As an Anabaptist I was totally on board where Halter went to show his readers the sacrilegious nature of Jesus, right to the Sermon on the Mount, and more specifically the beatitudes. Halter takes the remainder of the book unpacking the beatitudes and how they flip everything upside down and how following Jesus and living out the beatitudes will fulfill what Jesus wants of his disciples (or apprentices as Halter wants to call those who live for Jesus).
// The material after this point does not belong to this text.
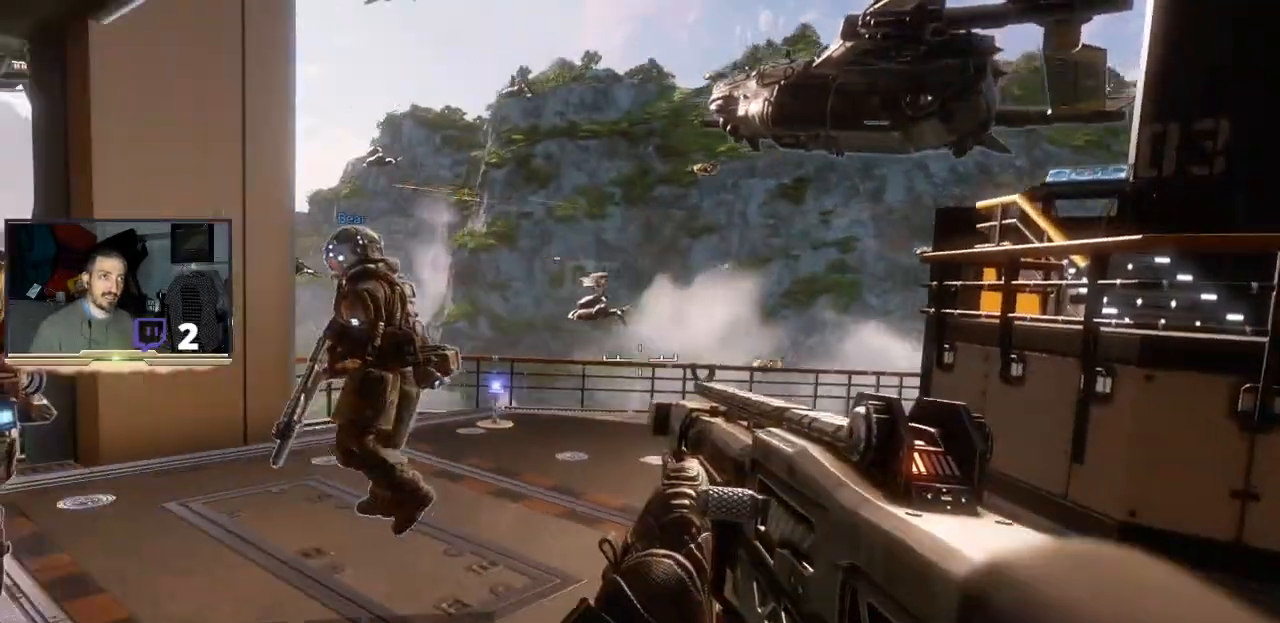
{"buttons": [], "left_stick": "up-left", "right_stick": "left", "events": [[33, "left_stick", "center"], [367, "left_stick", "up-left"], [467, "right_stick", "left"]]}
Halter says that Jesus, "wanted people to become like him; sacrilegious, incarnational people who lived a contagiously countercultural, kingdom-centered life. (I believe Jesus wanted that when he walked the face of this earth and he also wants that now as well.)
I appreciated the book and what Halter was seeking to do, unpacking Jesus from the religious confines that He has been wrapped up in for 2,000 years and to truly see Jesus as "the ultimate sacrilegious leader." I resonated with his use of the beatitudes to show the sacrilegious nature of Jesus and how if we follow Jesus, by living out the beatitudes, we'll be committing sacrilege as well and becoming sacrilegious apprentices.
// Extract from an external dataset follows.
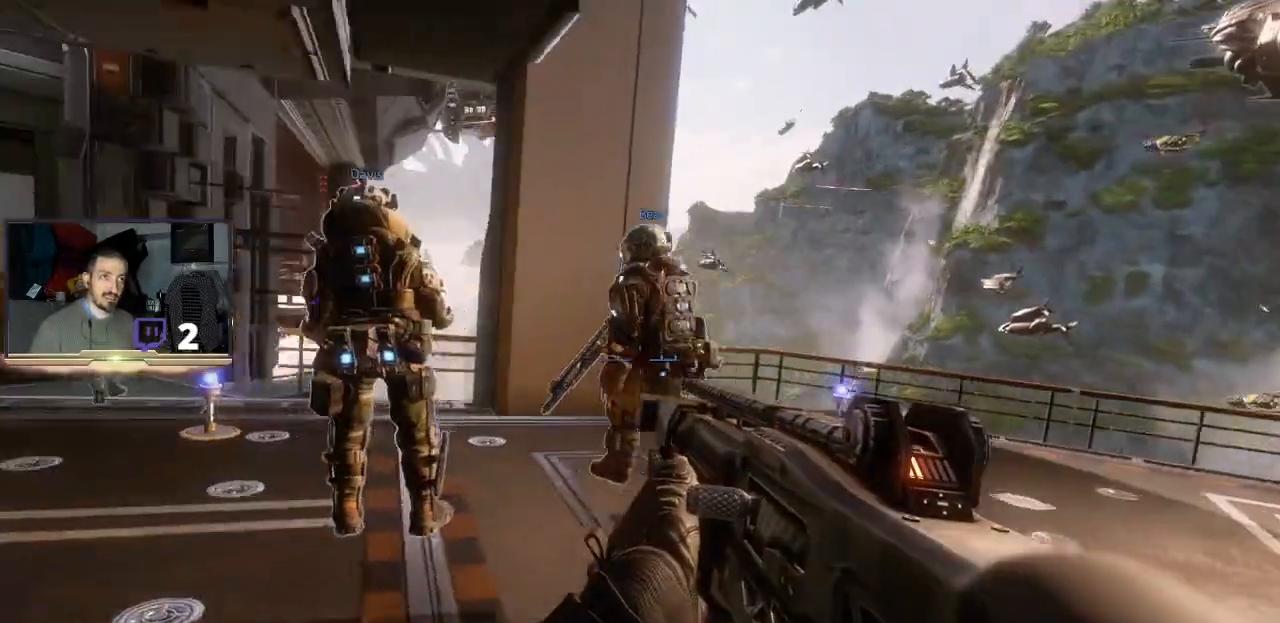
{"buttons": [], "left_stick": "up-left", "right_stick": "center", "events": [[267, "right_stick", "center"]]}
Here are some quotes from the book that I found helpful or that resonated with me:
"Jesus and the early faith communities lived an intentionally countercultural life without any sense of consumer-oriented fluff- and people still chose to take the leap!" (This is my desire for not only Veritas but for my life as well)
"Biblical apprenticeship is about three things: 1. Becoming just like Jesus. 2. Doing what Jesus did, and 3. doing the above with the types of people Jesus liked spending time with."
"Jesus messed with people's paradigms."
"Jesus utterly jacked up everything people thought about religion and God. And he's still at it."
"Jesus loved the Scriptures as they witnessed to him, but his biggest fights were with those who knew the most Scripture."
"Jesus really doesn't care how much we know if our knowledge amounts to no change in our lifestyle."
"Jesus, however, is trying to take people from a small box of religion to the place where they can open up their lives to a huge new world called the kingdom."
"Although Westernized Christianity pulls us away from risk, confrontation, and getting gritty with real issues, Christ is going to lead us into places that will capture our emotions and reorient our entire perspective about life and why we live it."
"Being a Christian is about being like Jesus, and sometimes that means taking risks to reach out."
"Jesus came to expand your life, not keep it the same. His life is fuller than the American Dream, but it's not as safe."
"The wall of assumptions will only come down as entire communities band together in unity to live like Christ before the world. This may mean turning from idols of materialism, individualism, consumerism, and religion."
I'm sure I could go on with various thoughts and quotes that stuck out to me and resonated with me and our journey in planting Veritas as a missional community. But I thought I'd end this blog with a final thought from Hugh that is a deep hope and longing of mine for our community. Hugh says, "Jesus never called people to follow him by themselves. He knew that life in the Kingdom was and still is only available for those committed to community with other apprentices."
I'm thankful for Mike Morrell and Speak Easy for the opportunity to read and review Sacrilege. Hopefully reading this book can help and remind me to flip some tables and follow the subversive, countercultural, and sacrilegious leader Jesus of Nazareth.